Directions for this task> Print the material below word for word, leaving out the pictures.

Plotted data images>

-- -- --

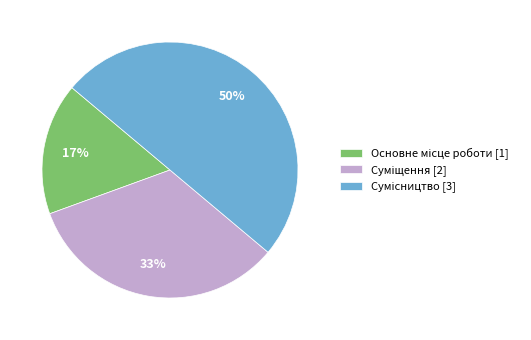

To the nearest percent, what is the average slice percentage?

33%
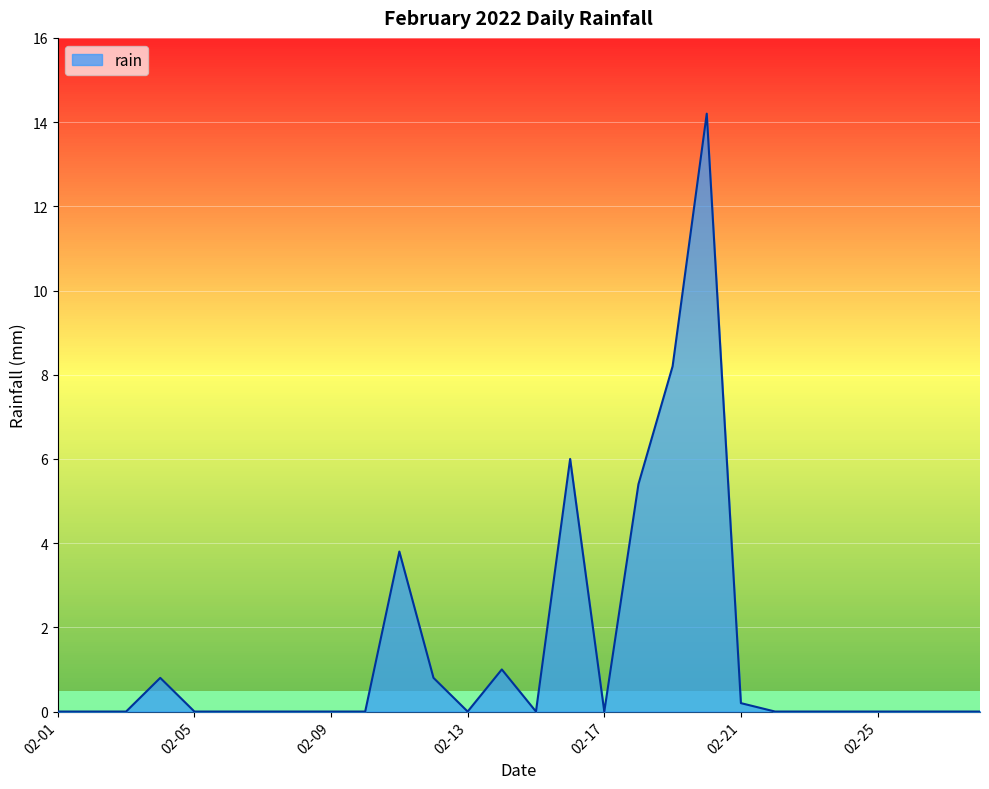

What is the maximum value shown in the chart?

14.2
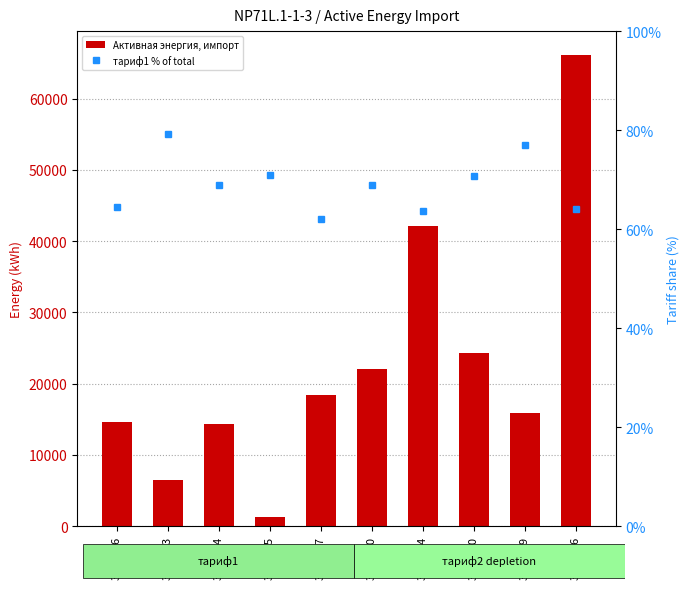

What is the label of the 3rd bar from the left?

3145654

-- -- --

Solution to the exercise>
To the nearest percent, what is the average slice percentage?

33%

What is the maximum value shown in the chart?

14.2

What is the label of the 3rd bar from the left?

3145654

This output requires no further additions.